(LISTED RECORDS Opens)

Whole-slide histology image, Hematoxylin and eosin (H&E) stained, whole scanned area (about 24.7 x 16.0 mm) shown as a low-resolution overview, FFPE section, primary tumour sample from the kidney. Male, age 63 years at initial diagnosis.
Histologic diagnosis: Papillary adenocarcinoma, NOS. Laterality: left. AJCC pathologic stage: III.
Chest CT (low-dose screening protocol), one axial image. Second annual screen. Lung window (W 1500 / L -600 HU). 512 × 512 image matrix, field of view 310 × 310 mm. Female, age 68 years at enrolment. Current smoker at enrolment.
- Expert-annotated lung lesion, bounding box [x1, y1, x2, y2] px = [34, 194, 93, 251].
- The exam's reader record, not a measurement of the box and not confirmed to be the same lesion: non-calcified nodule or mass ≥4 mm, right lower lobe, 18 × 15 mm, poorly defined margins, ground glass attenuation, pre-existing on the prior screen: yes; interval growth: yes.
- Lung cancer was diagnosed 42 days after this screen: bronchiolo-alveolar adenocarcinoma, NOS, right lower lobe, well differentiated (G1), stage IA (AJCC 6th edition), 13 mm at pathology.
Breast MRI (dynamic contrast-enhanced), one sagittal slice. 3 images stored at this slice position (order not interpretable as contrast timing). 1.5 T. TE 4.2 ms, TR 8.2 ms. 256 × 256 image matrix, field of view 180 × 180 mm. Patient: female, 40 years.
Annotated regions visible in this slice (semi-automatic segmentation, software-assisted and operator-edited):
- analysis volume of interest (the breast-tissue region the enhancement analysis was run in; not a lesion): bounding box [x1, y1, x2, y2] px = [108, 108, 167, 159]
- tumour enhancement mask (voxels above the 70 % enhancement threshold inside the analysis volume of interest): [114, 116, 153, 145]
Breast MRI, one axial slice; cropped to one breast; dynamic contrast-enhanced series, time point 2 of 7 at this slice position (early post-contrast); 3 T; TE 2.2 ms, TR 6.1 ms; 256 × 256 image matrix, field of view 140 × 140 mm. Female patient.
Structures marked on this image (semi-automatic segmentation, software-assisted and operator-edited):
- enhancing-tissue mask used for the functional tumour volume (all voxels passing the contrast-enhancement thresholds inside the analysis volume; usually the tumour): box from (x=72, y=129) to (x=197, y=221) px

(LISTED RECORDS Closes)

--- ACTIVITY ---
Transcribe the records above exactly, but only from the line that contains "Breast MRI (dynamic" through their final line, inclusive.

--- THE COMPLETED TASK ---
Breast MRI (dynamic contrast-enhanced), one sagittal slice. 3 images stored at this slice position (order not interpretable as contrast timing). 1.5 T. TE 4.2 ms, TR 8.2 ms. 256 × 256 image matrix, field of view 180 × 180 mm. Patient: female, 40 years.
Annotated regions visible in this slice (semi-automatic segmentation, software-assisted and operator-edited):
- analysis volume of interest (the breast-tissue region the enhancement analysis was run in; not a lesion): bounding box [x1, y1, x2, y2] px = [108, 108, 167, 159]
- tumour enhancement mask (voxels above the 70 % enhancement threshold inside the analysis volume of interest): [114, 116, 153, 145]
Breast MRI, one axial slice; cropped to one breast; dynamic contrast-enhanced series, time point 2 of 7 at this slice position (early post-contrast); 3 T; TE 2.2 ms, TR 6.1 ms; 256 × 256 image matrix, field of view 140 × 140 mm. Female patient.
Structures marked on this image (semi-automatic segmentation, software-assisted and operator-edited):
- enhancing-tissue mask used for the functional tumour volume (all voxels passing the contrast-enhancement thresholds inside the analysis volume; usually the tumour): box from (x=72, y=129) to (x=197, y=221) px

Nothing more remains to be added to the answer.